Unpaid voluntary work

Could travel and accommodation costs of unpaid voluntary workers be covered?

Yes, travel and accommodation costs of unpaid voluntary workers can be covered if the trip is needed for completion of their tasks in the project. Subsistence allowances are not eligible.

May students of a university provide unpaid voluntary work?

Yes, this is a typical example of unpaid voluntary work. Please note that the students must not be employed by the university, e.g. as graduate assistant.

Unpaid voluntary work has to be based on a written agreement. What does it mean?

The written agreement has to be concluded between the volunteer and the project partner organisation. It has to lay down the activities that will be taken over by the volunteer. The agreement will be validated by the first level controller.

In Finland you are obliged to pay insurance for voluntary workers. Are these costs eligible?

As the organisation is obliged to pay for these costs, they are eligible. They should be budgeted under BL1 Personnel.

Students may receive ECTS-Points for their research study. Are these credit points regarded as remuneration?

As students mainly carry out research studies as part of their courses, they have to get a mark for their study. If they passed a course they get ECTS points. These are not regarded as remuneration.

Would it be possible that a voluntary worker is employed by the project partner organisation afterwards (e.g. a student carries out a research study during the first year of the project and is then employed by the project partner organisation during the third year)?

This is possible. However, the project partner organisation should clearly separate tasks and time of the unpaid voluntary work and the later employment. There should be no overlaps.

Is it allowed to have some deviation from the amount of the unpaid voluntary work specified in the application form?

Such deviation is allowed. However in each Progress report the exact amount of unpaid voluntary work must be provided and, in case of significant differences, an explanation to support the change has to be given.
Please remember that, according to the rules set in the Programme Manual, each project partner can report the value of unpaid voluntary work up to the limit of its own individual partner contribution to the project.

VAT

Some project partners may pay VAT in foreign countries. Is this kind of VAT eligible?

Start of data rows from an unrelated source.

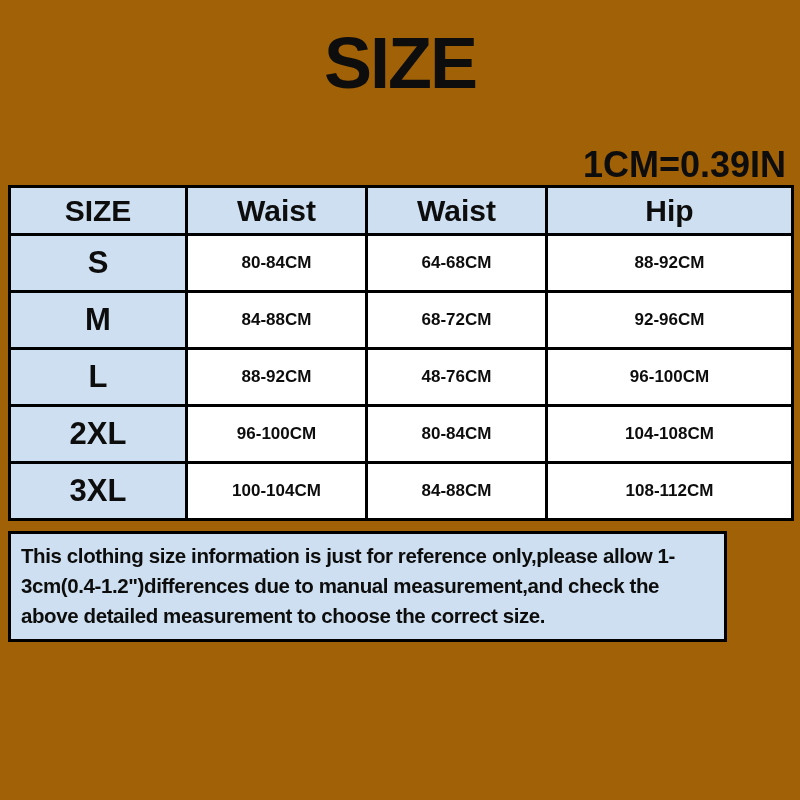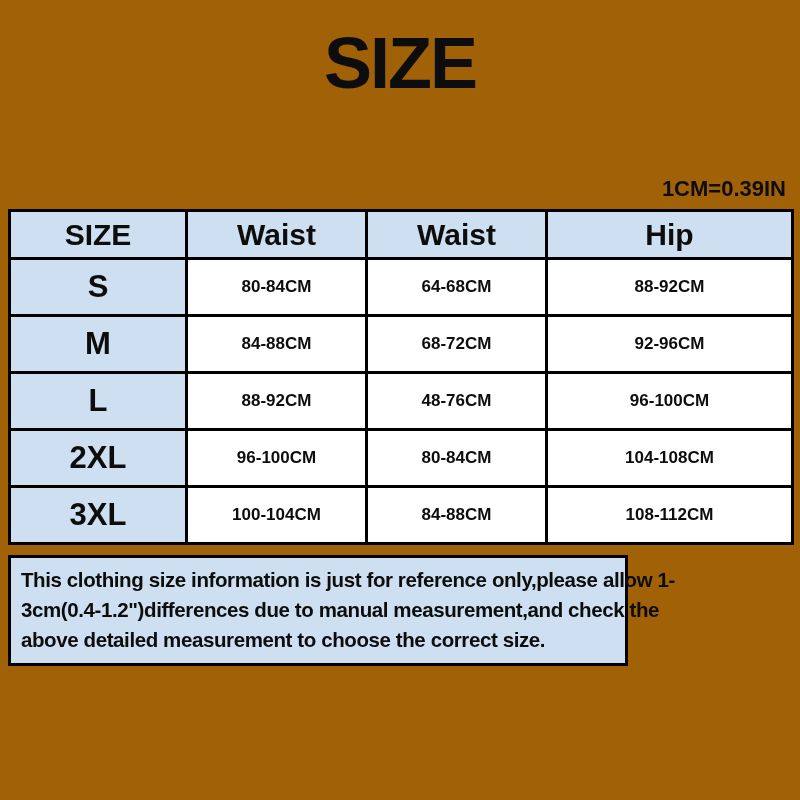--- a/index.html
+++ b/index.html
@@ -18,23 +18,23 @@
   .main-title {
     padding-top: 26px;
     font-size: 72px;
     line-height: 74px;
     font-weight: bold;
     letter-spacing: -2px;
     text-align: center;
     color: #0d0d0d;
   }
   .unit-note {
-    margin-top: 74px;
+    margin-top: 50px;
     margin-right: 14px;
-    font-size: 22px;
+    font-size: 36px;
     line-height: 30px;
     font-weight: bold;
     text-align: right;
     color: #0d0d0d;
   }
   table.size-table {
     margin: 5px 0 0 8px;
     border-collapse: collapse;
     table-layout: fixed;
     width: 783px;
@@ -55,21 +55,21 @@
   .size-table td.size-label {
     font-size: 31px;
     background: var(--panel-blue, #cddff0);
   }
   .size-table td.value-cell {
     font-size: 17px;
     background: var(--value-fill, #ffffff);
   }
   .footer-note {
     margin: 10px 0 0 8px;
-    width: 620px;
+    width: 719px;
     border: 3px solid #000;
     background: var(--panel-blue, #cddff0);
     padding: 7px 10px 8px 10px;
   }
   .footer-note .line {
     font-size: 20.5px;
     letter-spacing: -0.4px;
     line-height: 30px;
     font-weight: bold;
     white-space: nowrap;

In case of special rules regarding the recovery of VAT, project partners are recommended to check the situation with their first level controller and accountant. If there are still doubts, it is recommended to contact the JTS in writing.

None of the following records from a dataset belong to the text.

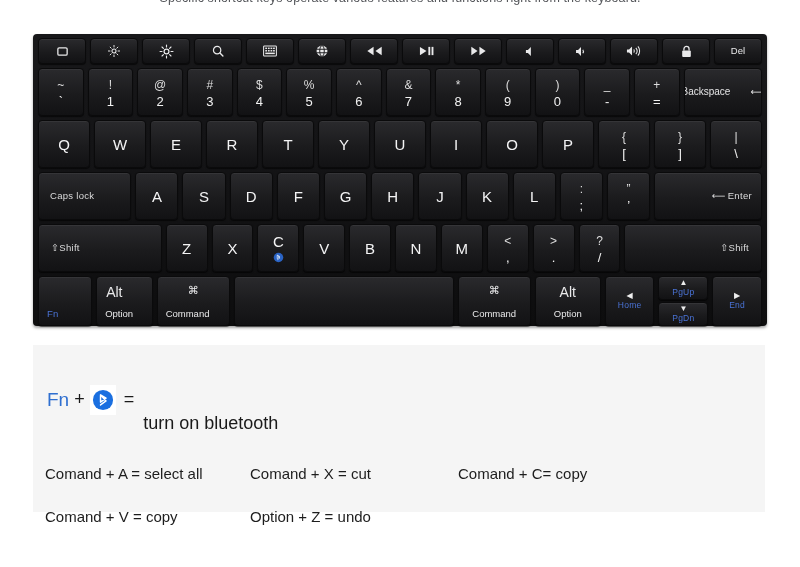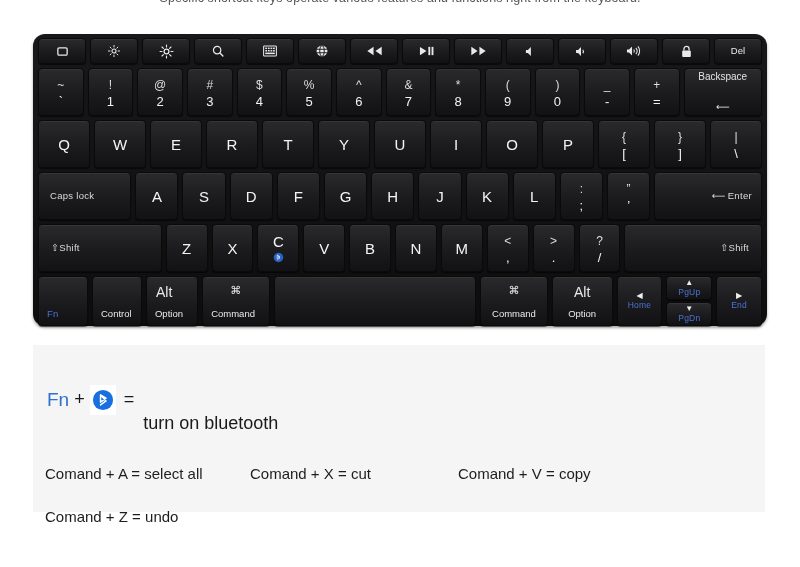--- a/index.html
+++ b/index.html
@@ -20,21 +20,21 @@
     font-family: "Liberation Sans", sans-serif;
   }
 
   
   .kb {
     position: absolute; left: 33px; top: 34px;
     width: 734px; height: 292px;
     background: #0b0b0c;
     background-image:
        linear-gradient(180deg,#18181a 0%,#141416 40%,#0d0d0e 100%);
-    border-radius: 12px;
+    border-radius: 4px;
     padding: 4px 5px 5px 5px;
     box-shadow: 0 2px 3px rgba(0,0,0,.35);
   }
   .kb-rows { display:flex; flex-direction:column; gap:4px; height:100%; }
   .row { display:flex; gap:4px; }
 
   .key {
     position: relative;
     background: #202022;
     background-image: linear-gradient(180deg,#2a2a2d 0%,#1b1b1d 55%,#121214 100%);
@@ -62,21 +62,21 @@
   .dual .bot { font-size: 13px; color: #f2f2f2; line-height:1; }
 
   .letter { font-size: 15px; font-weight: 400; color:#f4f4f5; }
 
   
   .lab { font-size: 9.5px; letter-spacing:.3px; color:#dcdcdd; }
   .lab-bl { position:absolute; left:8px; bottom:7px; font-size:9.5px; }
   .lab-tl { position:absolute; left:9px; top:8px; font-size:14px; }
   .lab-c  { font-size:9.5px; }
 
-  .twoline { flex-direction:column; gap:20px; }
+  .twoline { flex-direction:row; gap:20px; }
   .twoline .t { font-size:10px; color:#e4e4e5; }
   .twoline .b { font-size:9.5px; color:#e4e4e5; }
   .bluelbl { color:#4a73d6; font-size:8.5px; letter-spacing:.2px; }
 
   
   .arrowcol { display:flex; flex-direction:column; gap:2px; flex: 1 1 0; }
   .arrowcol .key { height: 23px; }
   .arrowkey { flex-direction:column; gap:1px; }
   .arrowkey .gl { font-size:8px; line-height:1; color:#eee; }
 
@@ -481,23 +481,20 @@
         </div>
         <div class="key" style="flex:3.1 1 0; justify-content:flex-end; padding-right:12px">
           <span class="lab">⇧</span>
           <span class="lab">Shift</span>
         </div>
       </div>
 
       <div class="row r5">
         <div class="key" style="flex:1.1 1 0">
           <span class="lab-bl bluelbl" style="font-size:9.5px">Fn</span>
-        </div>
-        <div class="key" style="flex:1.1 1 0">
-          <span class="lab-bl">Control</span>
         </div>
         <div class="key" style="flex:1.15 1 0">
           <span class="lab-tl">Alt</span>
           <span class="lab-bl">Option</span>
         </div>
         <div class="key" style="flex:1.5 1 0">
           <span class="lab-tl" style="left:50%; transform:translateX(-50%); font-size:11px">⌘</span>
           <span class="lab-bl">Command</span>
         </div>
         <div class="key space">
@@ -552,20 +549,21 @@
           </svg>
         </span>
       </span>
       <span class="bt-eq">=</span>
       <span class="bt-text">turn on bluetooth</span>
     </div>
 
     <div class="shortcuts">
       <div class="sc">Comand + A = select all</div>
       <div class="sc">Comand + X = cut</div>
+      <div class="sc">Comand + C= copy</div>
       <div class="sc">Comand + V = copy</div>
-      <div class="sc">Comand + Z = undo</div>
+      <div class="sc">Option + Z = undo</div>
       <div class="sc"></div>
     </div>
 
   </div>
 
 </div>
 
 </body></html>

Is VAT eligible for Belarusian partners?

According the programme rules recoverable VAT is not eligible. In general all BY partners can apply for a tax exemption for VAT paid in Belarus, therefore VAT paid for services or goods in Belarus is not eligible. On the other hand taxes paid abroad are usually not recoverable e.g. if the partner pays a hotel invoice in Finland, there is Finish VAT added and paid. This VAT is in normal case not refunded by any authority and therefore it can be considered eligible.